(Jan 14): Trade frictions across the European Union are more onerous than the highest tariff US President Donald Trump threatened to slap on the bloc last year, according to research by the European Central Bank (ECB).
Barriers such as differences in national rules and regulations, cumbersome administrative procedures and anti-competition practices are responsible for intra-EU trade costs equivalent to levies of 67% for goods and 95% for services, economists including Lucia Quaglietti and Vanessa Gunnella wrote in an article published Wednesday.
Before a trade agreement with the US clinched last summer, Trump had considered charging 50% on all shipments from the EU.
The analysis adds to the ECB’s case in pushing European governments to deliver reforms that would strengthen the bloc’s single market of 450 million people and 26 million businesses. President Christine Lagarde regularly stresses that unlocking its full potential is crucial for the economy to thrive.

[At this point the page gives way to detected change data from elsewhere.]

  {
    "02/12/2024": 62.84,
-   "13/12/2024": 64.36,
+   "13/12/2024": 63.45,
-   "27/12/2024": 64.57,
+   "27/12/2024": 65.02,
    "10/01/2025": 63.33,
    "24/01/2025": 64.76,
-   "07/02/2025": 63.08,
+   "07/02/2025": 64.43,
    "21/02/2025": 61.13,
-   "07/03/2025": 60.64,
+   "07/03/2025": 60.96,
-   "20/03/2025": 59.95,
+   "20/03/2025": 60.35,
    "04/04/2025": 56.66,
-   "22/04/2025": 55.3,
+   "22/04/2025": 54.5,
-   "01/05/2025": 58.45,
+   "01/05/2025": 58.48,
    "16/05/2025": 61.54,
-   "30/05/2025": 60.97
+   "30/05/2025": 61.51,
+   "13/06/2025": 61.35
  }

“The single market delivers broad economic and strategic benefits” and “stands as Europe’s first line of defence in the face of a rapidly evolving geopolitical landscape”, the ECB economists wrote. Overcoming its limitations “is essential for further strengthening the EU’s resilience, fostering competitiveness, enhancing defence capabilities and safeguarding economic stability”.
In their article, the authors recognise that it’s not feasible — or even desirable — to eliminate all of the barriers they identified, especially if they relate to preferences, home bias or limited tradability.

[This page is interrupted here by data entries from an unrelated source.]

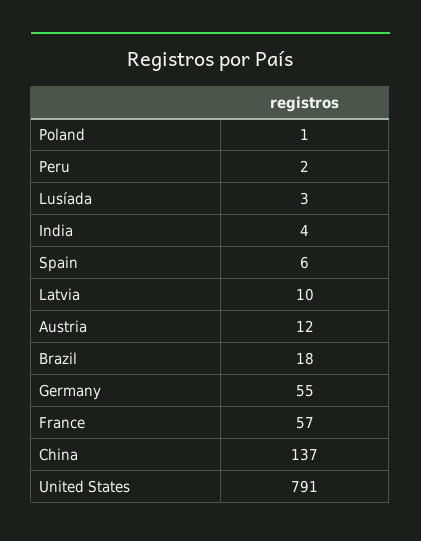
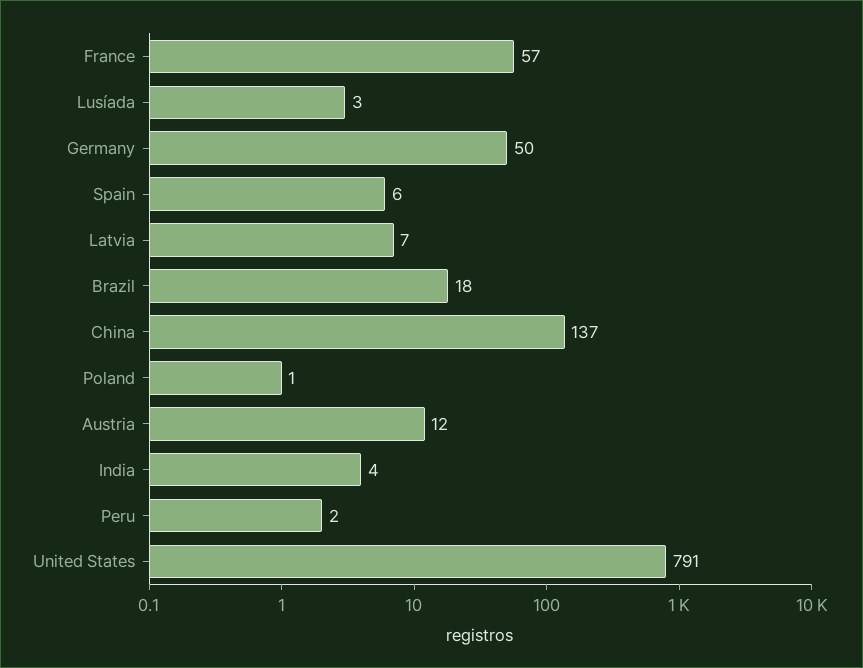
  {
    "Poland": 1,
    "Peru": 2,
    "Lusíada": 3,
    "India": 4,
    "Spain": 6,
-   "Latvia": 10,
+   "Latvia": 7,
    "Austria": 12,
    "Brazil": 18,
-   "Germany": 55,
+   "Germany": 50,
    "France": 57,
    "China": 137,
    "United States": 791
  }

But matching the standards of the Netherlands — a country that has achieved relatively high integration — would already make a big difference. In such a scenario, intra-EU trade frictions could be lowered by about eight percentage points for goods and nine percentage points for services, raising cross-border commerce and welfare in turn, according to the report.
Even more modest progress would be meaningful. The economists argue that a reduction of just 2% in goods and services barriers within the single market could fully compensate for the projected impact of higher US tariffs on output in the long run.
“The estimates highlight the potential to take advantage of the vast size of the EU internal market,” Quaglietti and colleagues wrote. “In the current geopolitical context, enhancing EU integration is especially important to mitigate the adverse effects of external trade tensions.”
Pressure on the bloc is unlikely to cease, not least since Trump’s threat this week to impose an extra 25% on any country doing business with Iran. That could affect the EU, which imported goods worth about €660 million (US$769 million or RM3.12 billion) from the Islamic Republic between January and October last year.
Along with Quaglietti and Gunnella, the other authors of the report were Roberto Bernasconi, Naïm Cordemans and Giacomo Pongetti.